Entrepreneurship is being encouraged today throughout institutions, across the ranks. But we know it is a messy process, particularly in commercial enterprises. So when Stayzilla co-founder Yogendra “Yogi” Vasupal was arrested by Chennai Police earlier this year, it took the entire startup community by shock, consternation, and eventually, a furor erupted.

Consequences of the late payment? 

Vasupal was accused of cheating Aditya CS, proprietor of Jigsaw Advertising of Rs 1.69 crore. Here, it seemed, was an entrepreneur being persecuted for not paying his bills on time—and obviously civil dispute being turned into a criminal case at the behest of the aggrieved party. This was pretty much what Justice S Bhaskaran of the Madras High Court said in court while granting Vasupal bail on the condition of him depositing Rs 40 lakh with the Magistrate Court.

It’s important to note that Justice Bhaskaran also advised the parties to settle the matter through mediation, although that suggestion does not seem to have been taken up. This came after Vasupal had spent 28 days in jail when all the lower courts had denied him bail.

Beyond the payment dispute between Stayzilla and Jigsaw, this case epitomizes a deeper problem with the Indian judiciary that could potentially torpedo the growth of Indian startups as the sector goes through an already visible and difficult phase of consolidation.
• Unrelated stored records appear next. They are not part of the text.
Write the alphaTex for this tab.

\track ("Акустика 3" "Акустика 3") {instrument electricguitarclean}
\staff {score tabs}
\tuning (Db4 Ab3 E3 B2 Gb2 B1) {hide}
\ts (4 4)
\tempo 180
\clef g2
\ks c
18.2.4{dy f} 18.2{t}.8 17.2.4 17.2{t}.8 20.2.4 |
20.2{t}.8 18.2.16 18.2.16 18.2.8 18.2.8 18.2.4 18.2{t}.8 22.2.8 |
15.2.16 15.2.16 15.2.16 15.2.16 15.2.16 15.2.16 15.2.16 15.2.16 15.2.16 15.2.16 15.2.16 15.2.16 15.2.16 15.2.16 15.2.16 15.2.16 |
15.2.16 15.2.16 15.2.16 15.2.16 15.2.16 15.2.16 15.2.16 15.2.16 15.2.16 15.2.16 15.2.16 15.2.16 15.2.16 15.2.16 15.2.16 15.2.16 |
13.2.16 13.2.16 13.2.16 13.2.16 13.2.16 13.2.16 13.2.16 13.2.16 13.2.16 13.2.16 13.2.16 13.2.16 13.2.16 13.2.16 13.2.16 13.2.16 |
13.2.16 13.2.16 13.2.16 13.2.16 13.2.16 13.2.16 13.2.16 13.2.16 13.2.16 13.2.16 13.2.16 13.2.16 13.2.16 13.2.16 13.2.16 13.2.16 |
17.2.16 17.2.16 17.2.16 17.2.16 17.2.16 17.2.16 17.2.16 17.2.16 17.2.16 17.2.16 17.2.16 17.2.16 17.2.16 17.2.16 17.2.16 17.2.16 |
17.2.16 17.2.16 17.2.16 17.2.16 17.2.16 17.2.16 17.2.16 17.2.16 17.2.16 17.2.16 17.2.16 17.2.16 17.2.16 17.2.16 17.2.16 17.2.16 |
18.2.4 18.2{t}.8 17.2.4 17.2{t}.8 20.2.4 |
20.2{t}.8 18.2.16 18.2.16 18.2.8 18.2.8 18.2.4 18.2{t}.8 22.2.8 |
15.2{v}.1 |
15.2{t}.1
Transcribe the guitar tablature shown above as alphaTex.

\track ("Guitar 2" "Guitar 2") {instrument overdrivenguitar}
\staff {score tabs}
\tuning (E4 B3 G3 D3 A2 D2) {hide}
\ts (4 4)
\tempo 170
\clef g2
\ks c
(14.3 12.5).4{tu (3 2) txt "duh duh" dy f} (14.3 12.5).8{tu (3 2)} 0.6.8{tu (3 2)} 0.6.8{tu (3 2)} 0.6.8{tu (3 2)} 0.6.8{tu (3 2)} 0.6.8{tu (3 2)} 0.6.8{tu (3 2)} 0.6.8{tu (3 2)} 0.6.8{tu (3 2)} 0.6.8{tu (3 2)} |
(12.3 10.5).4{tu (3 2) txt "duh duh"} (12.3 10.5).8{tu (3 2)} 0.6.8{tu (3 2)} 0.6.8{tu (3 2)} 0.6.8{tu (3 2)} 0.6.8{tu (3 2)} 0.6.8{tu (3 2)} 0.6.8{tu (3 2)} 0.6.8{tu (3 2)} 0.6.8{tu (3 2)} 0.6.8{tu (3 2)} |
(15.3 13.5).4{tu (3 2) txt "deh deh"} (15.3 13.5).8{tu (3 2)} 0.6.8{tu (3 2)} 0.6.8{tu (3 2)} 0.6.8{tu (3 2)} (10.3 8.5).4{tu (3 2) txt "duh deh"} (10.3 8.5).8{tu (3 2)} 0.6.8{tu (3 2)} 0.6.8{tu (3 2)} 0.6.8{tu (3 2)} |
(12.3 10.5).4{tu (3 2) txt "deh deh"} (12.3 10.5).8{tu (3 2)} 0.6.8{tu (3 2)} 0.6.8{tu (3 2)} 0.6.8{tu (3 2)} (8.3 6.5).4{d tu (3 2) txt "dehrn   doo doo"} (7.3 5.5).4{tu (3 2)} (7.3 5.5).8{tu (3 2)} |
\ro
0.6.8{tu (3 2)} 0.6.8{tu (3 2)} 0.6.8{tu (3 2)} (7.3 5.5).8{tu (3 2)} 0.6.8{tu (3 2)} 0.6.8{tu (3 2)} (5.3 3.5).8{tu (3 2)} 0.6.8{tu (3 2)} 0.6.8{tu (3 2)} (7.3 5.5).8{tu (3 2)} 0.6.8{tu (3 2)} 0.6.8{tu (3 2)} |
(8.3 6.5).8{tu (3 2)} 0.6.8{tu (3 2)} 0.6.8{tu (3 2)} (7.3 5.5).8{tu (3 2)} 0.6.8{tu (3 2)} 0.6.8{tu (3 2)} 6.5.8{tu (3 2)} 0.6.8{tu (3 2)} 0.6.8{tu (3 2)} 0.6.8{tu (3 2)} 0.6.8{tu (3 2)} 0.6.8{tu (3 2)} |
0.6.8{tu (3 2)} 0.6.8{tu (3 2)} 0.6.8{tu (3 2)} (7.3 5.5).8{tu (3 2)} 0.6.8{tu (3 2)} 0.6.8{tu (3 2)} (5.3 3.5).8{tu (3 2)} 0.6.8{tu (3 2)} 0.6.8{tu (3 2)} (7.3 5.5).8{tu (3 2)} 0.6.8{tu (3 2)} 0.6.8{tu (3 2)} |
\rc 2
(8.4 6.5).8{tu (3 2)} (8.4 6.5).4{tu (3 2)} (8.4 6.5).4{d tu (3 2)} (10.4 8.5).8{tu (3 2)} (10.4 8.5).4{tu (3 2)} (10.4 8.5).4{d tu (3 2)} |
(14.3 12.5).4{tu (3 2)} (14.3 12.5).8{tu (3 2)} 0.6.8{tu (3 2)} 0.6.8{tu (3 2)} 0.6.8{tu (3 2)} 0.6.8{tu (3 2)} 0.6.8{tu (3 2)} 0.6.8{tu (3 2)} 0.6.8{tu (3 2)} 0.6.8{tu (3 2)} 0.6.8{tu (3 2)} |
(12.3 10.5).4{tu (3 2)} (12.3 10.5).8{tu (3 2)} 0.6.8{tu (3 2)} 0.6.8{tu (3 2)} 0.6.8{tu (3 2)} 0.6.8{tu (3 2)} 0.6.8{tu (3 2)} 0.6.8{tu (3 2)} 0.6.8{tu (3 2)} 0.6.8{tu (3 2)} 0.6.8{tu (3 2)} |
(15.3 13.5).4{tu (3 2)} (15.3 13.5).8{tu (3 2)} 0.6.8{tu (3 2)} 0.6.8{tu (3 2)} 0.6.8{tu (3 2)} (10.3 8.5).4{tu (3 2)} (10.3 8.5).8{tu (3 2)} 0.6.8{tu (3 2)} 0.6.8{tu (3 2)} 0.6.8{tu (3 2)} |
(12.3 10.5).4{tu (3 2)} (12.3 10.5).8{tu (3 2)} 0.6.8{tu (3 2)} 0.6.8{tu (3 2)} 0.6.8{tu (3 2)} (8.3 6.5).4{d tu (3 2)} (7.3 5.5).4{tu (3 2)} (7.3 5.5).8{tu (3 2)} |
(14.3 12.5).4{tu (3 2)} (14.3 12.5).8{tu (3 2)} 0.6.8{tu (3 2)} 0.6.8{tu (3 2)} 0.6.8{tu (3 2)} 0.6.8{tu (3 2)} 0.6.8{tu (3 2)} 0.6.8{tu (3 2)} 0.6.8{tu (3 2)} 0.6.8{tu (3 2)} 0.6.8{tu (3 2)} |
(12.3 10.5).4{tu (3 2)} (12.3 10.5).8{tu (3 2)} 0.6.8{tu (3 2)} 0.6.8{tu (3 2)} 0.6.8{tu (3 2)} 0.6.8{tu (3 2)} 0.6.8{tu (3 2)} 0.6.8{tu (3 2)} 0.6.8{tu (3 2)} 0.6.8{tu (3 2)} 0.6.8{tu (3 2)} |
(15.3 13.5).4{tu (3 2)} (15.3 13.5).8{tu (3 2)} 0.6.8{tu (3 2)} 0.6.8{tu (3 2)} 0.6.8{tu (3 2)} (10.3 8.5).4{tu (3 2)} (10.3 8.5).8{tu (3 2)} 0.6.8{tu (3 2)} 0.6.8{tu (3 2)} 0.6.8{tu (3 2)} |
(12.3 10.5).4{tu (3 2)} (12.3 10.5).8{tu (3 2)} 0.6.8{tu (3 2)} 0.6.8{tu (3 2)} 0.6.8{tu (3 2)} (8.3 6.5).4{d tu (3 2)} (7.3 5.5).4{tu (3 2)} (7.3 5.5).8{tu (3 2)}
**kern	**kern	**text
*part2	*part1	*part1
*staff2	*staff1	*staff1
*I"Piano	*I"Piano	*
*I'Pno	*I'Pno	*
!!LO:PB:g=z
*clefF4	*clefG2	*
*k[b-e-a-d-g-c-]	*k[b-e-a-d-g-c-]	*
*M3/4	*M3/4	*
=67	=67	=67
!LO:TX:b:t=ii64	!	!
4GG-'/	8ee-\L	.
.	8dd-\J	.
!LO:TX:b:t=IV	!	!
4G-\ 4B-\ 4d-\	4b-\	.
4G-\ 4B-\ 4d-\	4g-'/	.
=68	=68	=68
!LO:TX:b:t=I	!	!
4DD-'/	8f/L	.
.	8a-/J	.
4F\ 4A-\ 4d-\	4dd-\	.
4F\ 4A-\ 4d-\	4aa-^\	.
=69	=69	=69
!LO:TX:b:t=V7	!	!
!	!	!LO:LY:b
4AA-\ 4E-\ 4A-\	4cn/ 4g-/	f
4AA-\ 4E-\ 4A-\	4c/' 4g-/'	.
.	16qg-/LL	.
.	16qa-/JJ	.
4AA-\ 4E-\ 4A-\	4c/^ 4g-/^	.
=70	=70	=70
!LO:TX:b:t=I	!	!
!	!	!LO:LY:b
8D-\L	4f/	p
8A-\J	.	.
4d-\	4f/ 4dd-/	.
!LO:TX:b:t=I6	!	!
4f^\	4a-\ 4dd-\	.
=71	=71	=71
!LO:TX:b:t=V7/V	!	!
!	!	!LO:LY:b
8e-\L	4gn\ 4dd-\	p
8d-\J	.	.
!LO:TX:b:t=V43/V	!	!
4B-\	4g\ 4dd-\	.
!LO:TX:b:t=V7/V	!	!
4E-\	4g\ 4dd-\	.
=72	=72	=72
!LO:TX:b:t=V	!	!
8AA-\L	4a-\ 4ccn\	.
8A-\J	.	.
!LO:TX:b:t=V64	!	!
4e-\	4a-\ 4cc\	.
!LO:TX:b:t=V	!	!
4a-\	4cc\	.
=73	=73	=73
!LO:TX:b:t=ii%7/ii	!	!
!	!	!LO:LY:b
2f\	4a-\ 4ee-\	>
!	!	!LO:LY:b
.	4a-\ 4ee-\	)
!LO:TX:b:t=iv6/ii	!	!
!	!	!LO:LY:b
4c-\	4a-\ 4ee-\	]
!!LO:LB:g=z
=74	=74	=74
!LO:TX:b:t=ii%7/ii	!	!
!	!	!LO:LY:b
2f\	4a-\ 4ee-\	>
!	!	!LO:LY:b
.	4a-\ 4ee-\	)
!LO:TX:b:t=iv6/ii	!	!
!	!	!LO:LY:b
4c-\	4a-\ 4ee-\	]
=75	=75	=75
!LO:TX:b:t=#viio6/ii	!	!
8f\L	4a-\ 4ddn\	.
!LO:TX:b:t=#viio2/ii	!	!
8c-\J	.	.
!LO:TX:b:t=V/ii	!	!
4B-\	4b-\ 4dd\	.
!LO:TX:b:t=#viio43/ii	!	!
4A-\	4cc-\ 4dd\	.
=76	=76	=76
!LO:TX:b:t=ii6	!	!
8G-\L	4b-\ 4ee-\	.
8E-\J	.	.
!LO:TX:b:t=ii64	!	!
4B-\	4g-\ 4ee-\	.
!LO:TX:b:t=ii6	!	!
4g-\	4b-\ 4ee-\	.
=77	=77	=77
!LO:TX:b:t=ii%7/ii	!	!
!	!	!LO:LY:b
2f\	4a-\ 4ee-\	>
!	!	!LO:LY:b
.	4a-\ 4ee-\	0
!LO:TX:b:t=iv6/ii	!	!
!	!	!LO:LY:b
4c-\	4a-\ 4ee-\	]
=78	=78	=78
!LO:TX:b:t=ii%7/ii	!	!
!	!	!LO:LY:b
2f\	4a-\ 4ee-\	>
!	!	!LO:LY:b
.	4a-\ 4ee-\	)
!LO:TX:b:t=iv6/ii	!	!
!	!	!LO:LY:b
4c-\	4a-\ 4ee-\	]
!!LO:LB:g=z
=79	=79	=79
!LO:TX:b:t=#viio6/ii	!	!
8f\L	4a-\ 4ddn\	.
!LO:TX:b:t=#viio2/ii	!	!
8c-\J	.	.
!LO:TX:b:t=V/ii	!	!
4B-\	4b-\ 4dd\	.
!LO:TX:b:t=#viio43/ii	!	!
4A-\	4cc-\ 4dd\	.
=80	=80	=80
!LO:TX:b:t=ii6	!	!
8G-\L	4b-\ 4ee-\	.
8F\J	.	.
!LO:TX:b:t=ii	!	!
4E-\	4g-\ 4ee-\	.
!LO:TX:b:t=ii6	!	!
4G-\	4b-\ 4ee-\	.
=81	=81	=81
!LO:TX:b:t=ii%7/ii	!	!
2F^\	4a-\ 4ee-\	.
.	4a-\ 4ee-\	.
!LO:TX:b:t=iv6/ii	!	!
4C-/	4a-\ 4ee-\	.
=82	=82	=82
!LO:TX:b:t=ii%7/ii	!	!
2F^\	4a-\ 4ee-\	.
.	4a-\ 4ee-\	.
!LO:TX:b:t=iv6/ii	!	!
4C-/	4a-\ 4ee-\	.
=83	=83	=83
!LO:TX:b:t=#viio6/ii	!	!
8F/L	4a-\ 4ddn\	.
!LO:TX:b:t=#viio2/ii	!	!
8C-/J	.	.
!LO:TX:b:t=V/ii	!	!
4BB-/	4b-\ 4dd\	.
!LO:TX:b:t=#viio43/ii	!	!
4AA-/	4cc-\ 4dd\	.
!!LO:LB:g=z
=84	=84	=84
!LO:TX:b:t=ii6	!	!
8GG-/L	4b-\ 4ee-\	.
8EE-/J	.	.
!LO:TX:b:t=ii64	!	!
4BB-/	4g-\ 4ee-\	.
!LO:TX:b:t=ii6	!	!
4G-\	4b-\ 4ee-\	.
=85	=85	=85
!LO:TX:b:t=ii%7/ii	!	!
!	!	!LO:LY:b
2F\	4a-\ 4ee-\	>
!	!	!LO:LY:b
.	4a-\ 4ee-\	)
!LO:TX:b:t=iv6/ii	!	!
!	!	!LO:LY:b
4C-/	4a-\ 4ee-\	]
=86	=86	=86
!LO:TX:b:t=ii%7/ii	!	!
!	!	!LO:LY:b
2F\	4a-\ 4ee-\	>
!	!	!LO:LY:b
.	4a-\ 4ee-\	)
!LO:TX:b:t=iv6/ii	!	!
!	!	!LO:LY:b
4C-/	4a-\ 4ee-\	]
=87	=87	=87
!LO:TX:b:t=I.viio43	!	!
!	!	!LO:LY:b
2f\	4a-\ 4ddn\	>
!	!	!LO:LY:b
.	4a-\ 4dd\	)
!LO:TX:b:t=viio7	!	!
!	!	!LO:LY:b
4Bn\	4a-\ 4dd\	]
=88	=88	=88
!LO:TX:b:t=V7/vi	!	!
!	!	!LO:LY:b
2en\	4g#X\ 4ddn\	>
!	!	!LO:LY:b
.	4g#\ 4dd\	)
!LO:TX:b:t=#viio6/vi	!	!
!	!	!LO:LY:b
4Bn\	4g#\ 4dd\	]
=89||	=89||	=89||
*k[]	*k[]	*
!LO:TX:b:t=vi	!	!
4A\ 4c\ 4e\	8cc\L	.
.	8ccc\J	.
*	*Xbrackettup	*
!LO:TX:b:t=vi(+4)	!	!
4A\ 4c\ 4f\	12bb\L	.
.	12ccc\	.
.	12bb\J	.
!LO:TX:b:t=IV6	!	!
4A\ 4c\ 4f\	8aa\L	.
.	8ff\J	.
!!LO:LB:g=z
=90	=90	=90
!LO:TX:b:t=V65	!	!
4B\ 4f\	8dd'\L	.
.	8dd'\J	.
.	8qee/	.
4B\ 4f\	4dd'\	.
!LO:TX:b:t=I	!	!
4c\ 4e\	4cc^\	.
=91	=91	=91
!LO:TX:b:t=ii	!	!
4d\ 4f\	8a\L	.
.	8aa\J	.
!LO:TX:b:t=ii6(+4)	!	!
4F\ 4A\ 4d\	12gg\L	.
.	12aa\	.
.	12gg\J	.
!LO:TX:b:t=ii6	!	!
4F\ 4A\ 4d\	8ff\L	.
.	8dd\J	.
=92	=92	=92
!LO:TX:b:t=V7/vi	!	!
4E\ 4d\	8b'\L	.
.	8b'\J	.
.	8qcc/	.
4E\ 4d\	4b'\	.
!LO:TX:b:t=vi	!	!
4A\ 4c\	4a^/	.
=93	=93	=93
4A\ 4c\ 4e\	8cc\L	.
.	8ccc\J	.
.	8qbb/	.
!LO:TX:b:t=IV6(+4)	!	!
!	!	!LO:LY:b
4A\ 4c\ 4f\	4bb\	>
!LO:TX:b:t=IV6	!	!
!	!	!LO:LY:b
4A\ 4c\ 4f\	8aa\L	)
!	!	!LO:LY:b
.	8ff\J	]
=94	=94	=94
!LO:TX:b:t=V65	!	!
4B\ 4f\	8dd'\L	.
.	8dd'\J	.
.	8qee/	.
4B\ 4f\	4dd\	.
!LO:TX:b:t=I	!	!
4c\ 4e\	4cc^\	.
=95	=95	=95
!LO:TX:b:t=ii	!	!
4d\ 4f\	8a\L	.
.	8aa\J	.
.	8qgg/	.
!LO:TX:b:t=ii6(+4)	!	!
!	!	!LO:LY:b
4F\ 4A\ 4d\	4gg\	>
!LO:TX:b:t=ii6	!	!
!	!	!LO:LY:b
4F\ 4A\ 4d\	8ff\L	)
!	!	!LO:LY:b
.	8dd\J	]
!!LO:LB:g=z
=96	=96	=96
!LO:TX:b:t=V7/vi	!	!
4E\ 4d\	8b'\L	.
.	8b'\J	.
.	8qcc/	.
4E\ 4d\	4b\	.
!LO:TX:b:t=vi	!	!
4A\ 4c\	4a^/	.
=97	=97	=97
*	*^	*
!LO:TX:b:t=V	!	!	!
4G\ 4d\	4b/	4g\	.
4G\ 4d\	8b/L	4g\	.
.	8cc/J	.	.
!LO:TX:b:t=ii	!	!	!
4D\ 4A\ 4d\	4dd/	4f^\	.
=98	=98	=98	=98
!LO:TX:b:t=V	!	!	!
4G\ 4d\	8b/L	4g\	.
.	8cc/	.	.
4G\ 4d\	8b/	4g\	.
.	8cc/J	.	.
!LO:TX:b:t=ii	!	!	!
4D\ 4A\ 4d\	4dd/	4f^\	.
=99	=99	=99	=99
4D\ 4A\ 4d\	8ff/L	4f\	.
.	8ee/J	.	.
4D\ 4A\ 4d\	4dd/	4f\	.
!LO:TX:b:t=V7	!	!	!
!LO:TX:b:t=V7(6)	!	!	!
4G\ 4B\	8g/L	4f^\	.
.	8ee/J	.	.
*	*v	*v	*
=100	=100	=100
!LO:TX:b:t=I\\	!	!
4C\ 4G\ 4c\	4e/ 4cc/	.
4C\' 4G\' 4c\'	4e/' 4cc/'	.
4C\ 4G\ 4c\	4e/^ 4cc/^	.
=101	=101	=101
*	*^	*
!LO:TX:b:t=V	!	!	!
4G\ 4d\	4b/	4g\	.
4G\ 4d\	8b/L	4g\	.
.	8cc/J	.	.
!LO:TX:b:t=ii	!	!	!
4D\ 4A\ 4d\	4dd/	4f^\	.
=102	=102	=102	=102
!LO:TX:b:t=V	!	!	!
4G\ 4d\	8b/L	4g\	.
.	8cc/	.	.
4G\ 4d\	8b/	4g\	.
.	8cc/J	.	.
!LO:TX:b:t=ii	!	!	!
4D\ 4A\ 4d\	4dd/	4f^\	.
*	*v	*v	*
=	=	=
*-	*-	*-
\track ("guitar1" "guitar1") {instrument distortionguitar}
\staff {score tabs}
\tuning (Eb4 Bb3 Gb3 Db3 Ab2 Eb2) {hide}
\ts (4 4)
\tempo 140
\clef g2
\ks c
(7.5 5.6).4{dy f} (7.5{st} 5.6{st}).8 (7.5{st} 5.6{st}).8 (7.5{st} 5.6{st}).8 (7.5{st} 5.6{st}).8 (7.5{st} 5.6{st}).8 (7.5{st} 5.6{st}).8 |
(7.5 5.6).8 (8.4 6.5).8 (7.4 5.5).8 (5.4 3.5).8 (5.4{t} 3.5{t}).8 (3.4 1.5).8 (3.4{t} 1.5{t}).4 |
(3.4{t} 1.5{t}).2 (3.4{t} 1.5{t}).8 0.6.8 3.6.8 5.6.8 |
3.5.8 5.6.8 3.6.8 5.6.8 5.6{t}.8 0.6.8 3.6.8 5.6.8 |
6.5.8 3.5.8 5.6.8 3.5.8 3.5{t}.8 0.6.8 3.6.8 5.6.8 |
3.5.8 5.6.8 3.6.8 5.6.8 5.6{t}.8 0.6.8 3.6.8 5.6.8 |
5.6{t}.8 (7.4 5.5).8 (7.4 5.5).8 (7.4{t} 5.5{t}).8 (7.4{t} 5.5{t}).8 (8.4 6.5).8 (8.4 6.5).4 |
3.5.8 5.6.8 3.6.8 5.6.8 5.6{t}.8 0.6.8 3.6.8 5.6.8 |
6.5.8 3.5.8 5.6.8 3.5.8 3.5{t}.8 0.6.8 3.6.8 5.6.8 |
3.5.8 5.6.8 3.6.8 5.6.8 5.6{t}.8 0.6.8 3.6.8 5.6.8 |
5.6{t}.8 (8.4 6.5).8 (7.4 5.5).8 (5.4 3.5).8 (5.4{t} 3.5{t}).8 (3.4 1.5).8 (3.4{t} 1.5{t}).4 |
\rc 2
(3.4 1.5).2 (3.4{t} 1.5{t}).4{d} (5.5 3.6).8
The underlying problems with India’s justice delivery mechanisms might explain why Aditya might have approached the police to resolve what is essentially a civil dispute, and why this may not be the last time an entrepreneur faces such a dark situation.

A look at the National Crime Records Bureau data published in its annual ‘Crime in India’ reports over the last decade shows that the annual number of cheating cases registered with the police has doubled, from 58,076 in 2006 to 1,15,405 in 2015.

No other economic offense under the Indian Penal Code has seen such an increase; only robbery and offenses against women have registered similar increases. (The highest increase in this 10-year period, where comparable figures are available, seems to be in abduction and kidnapping. But that’s a story for another day).

The above numbers must also be seen in the context of another curious phenomenon—of cheating cases being ‘settled’ out of court between parties and the FIR (First Information Report) being quashed by the High Court on this basis.

Setting the process right

This phenomenon is bizarre because a cheating case, punishable under Section 420 of the Indian Penal Code, 1861 is not a “compoundable offense”. That is, it is not an offense where the prosecution can be dropped at the instance of the victim. Take, for instance, this case: Sandesh Subhash Pawar v State of Maharashtra decided by the Bombay High Court on 28 November 2016.

The applicant was an accused in a Section 420 case where he is alleged to have defrauded the complainant in the case for Rs 12 lakh. However, once he paid Rs 2 lakh in cash and gave a demand draft of Rs 10 lakh, the complainant had no objection to the case being quashed in court. The state government also does not seem to have had an objection to this settlement between the parties.

High Courts usually exercise their discretion relying on the judgment of the Supreme Court. In the case of Narinder Singh v State of Punjab (2015), where it was held that even in cases which are “non-compoundable” under the Code of Criminal Procedure, 1973, High Courts still had the discretion to quash such cases where it looks likely that a prosecution will be unsuccessful since the complainants and the victims have resolved the matter between themselves.

While this discretion does not seem to be applied in the context of violent crimes or crimes against women, it is being exercised liberally in the context of cheating cases. More often in cases where the court feels that it is essentially a civil dispute.